The Cardinals were already nowhere. Into the 2022 season, they brought an expensive veteran roster with a talented second-contract quarterback, a tenured head coach, and an even more tenured general manager—all the makings of a contender—and never contended. Not even for one second. This was a masquerade—a naive belief that looking like a serious team and spending like a serious team would make the Cardinals a serious team. The Cardinals tried to fake it until they made it. And in a hypercompetitive league, they were quickly exposed.

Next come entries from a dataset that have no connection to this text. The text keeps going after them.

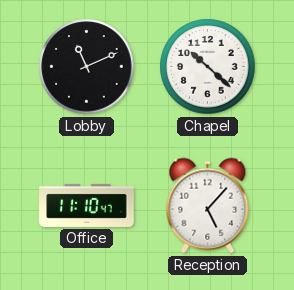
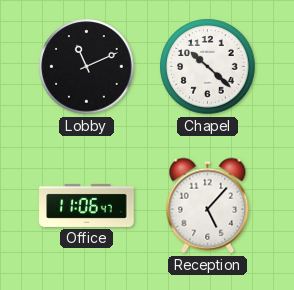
Office: 11:10 -> 11:06
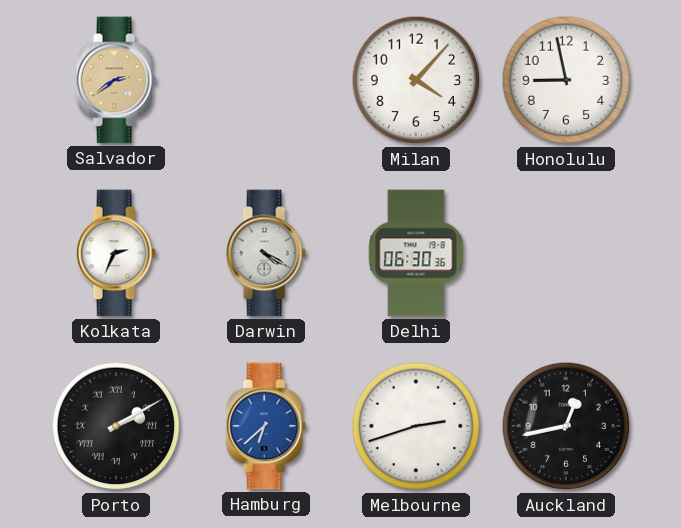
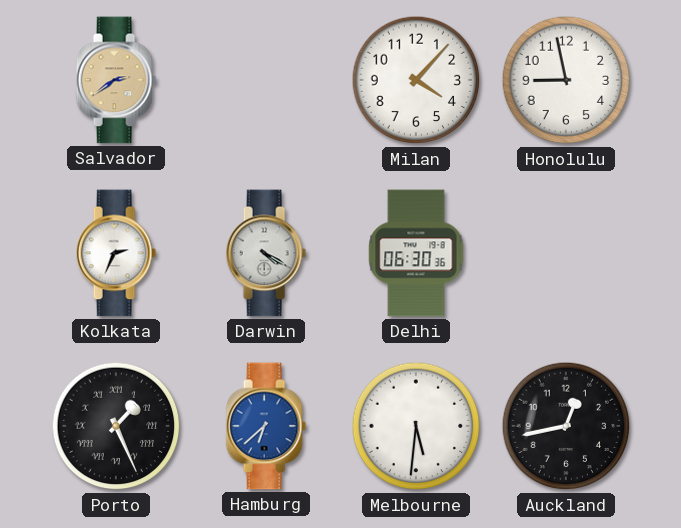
Porto: 2:10 -> 1:26
Melbourne: 2:42 -> 5:31
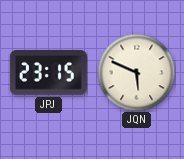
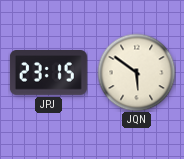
JQN: 5:49 -> 5:51
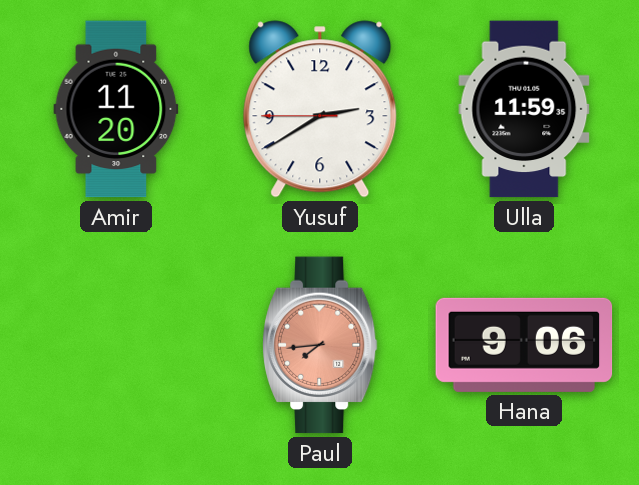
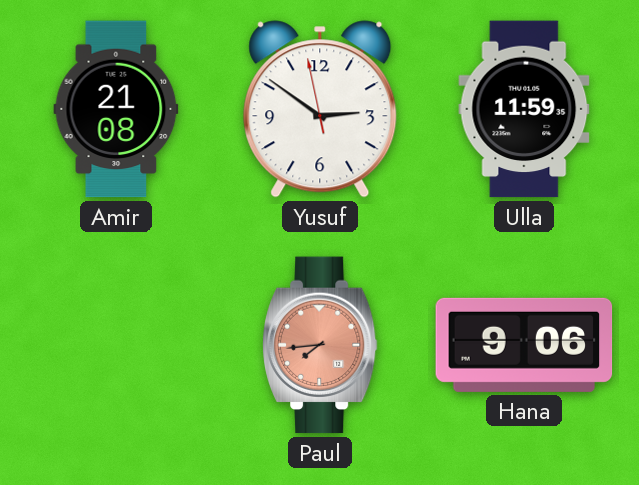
Amir: 11:20 -> 21:08
Yusuf: 2:39 -> 2:50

That would be a sad end to a sad story under regular circumstances. The Cardinals could have easily and reasonably ended the season by moving on from Keim and Kingsbury. The allure of Murray and their other talented pieces could have drawn in a quality head-coaching candidate; a young, patient general manager could have steered their rebuild by taking a year off to let the cap reset and let the precious young talent in the building develop.

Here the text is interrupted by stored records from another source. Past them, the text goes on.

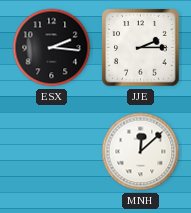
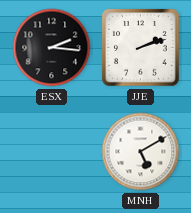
JJE: 2:15 -> 2:12
MNH: 12:08 -> 5:10
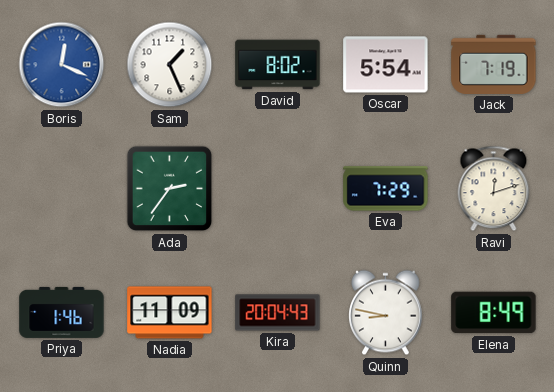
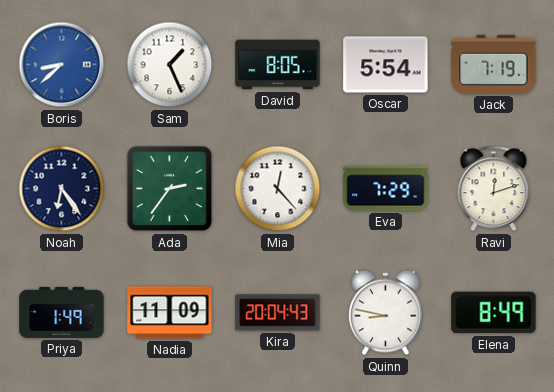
Boris: 12:19 -> 8:38
David: 8:02 -> 8:05
Noah: none -> 6:24
Mia: none -> 12:23
Priya: 1:46 -> 1:49
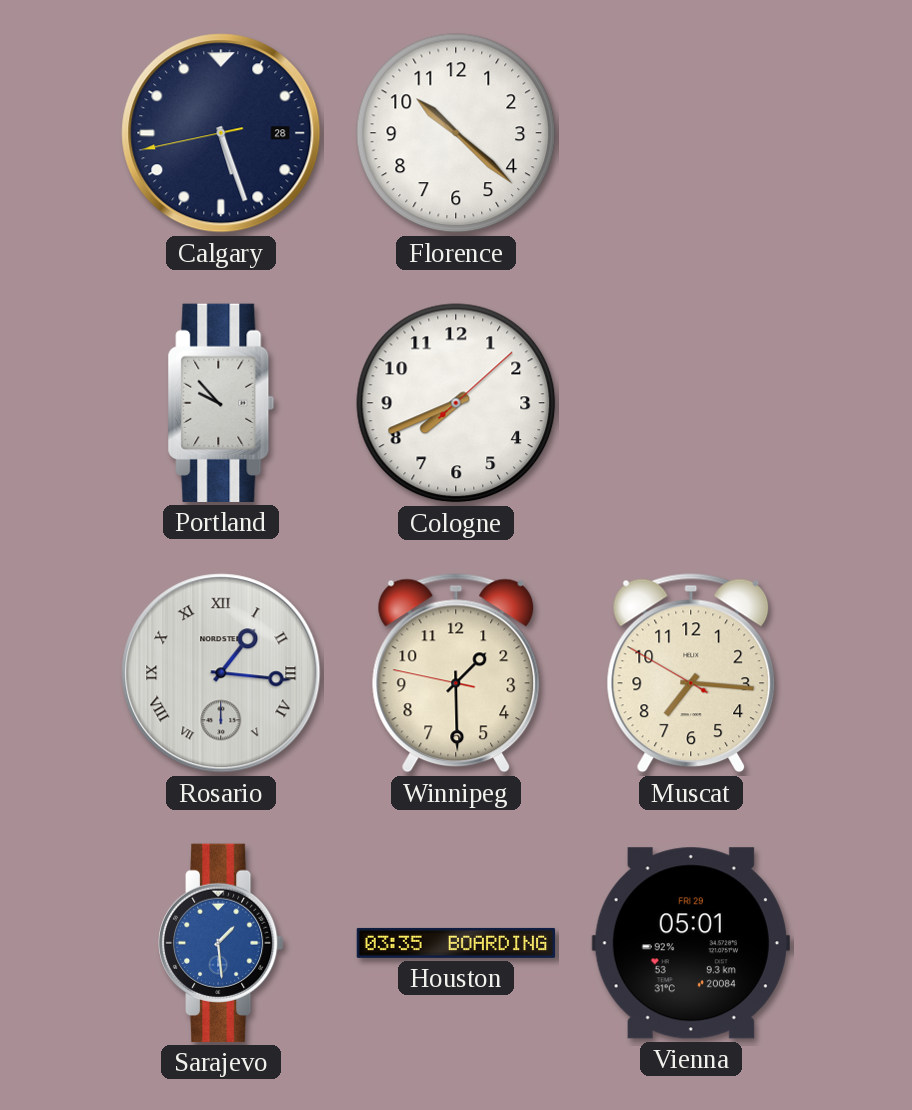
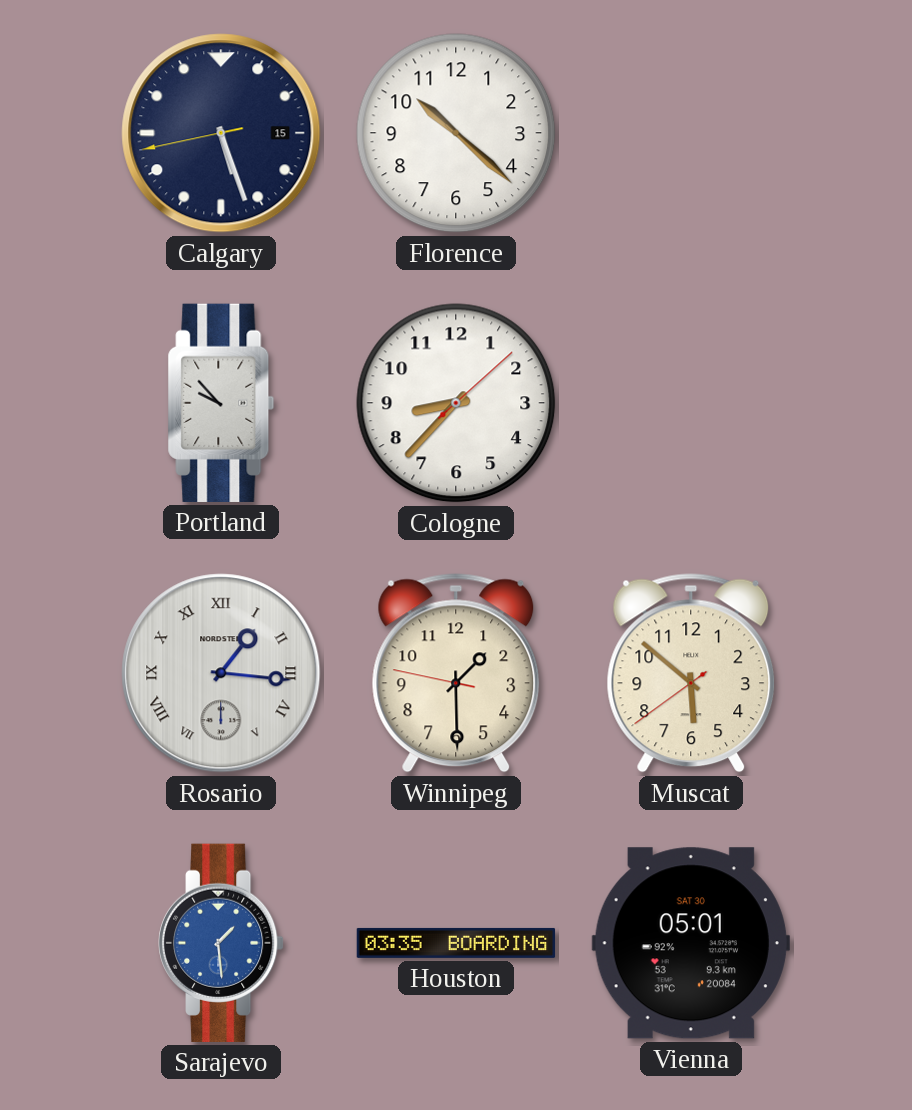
Calgary date: 28 -> 15
Cologne: 7:41 -> 8:37
Muscat: 7:15 -> 5:51
Vienna date: FRI 29 -> SAT 30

But the circumstances have rapidly become irregular. The draw of Murray now lacks some luster, clouded by the uncertainty of his injury and recovery. The position of general manager may or may not be open. And of course, Kingsbury still remains the head coach—and while firing him would be a reasonable decision for Bidwill, Bidwill has not made a reasonable decision in quite some time.

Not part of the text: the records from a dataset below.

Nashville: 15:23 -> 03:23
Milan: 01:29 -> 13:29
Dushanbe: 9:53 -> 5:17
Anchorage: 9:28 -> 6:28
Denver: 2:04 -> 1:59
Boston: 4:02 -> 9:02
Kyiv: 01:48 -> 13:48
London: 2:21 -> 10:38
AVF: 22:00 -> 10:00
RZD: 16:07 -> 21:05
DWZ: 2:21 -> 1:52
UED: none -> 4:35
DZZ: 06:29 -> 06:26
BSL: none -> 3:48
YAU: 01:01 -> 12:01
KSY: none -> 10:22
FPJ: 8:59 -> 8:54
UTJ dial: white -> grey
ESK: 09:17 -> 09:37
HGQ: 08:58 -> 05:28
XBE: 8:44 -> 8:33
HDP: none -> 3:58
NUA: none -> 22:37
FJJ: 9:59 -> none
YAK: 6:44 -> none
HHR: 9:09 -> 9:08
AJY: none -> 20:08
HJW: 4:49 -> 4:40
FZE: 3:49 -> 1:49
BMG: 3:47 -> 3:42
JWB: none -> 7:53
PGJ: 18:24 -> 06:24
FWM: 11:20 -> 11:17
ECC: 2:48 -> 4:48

The Cardinals are not a good football team. They are not built for long-term success. But that’s true of a few teams. The Texans and Panthers remain cellar dwellers without much promise. Big mistakes at quarterback have left the Broncos and Colts powerless. But at least those teams have clear paths to where they want to go—someone’s been down this hole before, and they know the way out. The road map out of the big hole in Glendale is not a clear one. I don’t know what’s next for the Cardinals, and I’m not sure they do, either.

A previous version of this piece said that Kliff Kingsbury became the Texas Tech head coach after Mike Leach. Tommy Tuberville held the job after Leach and before Kingsbury.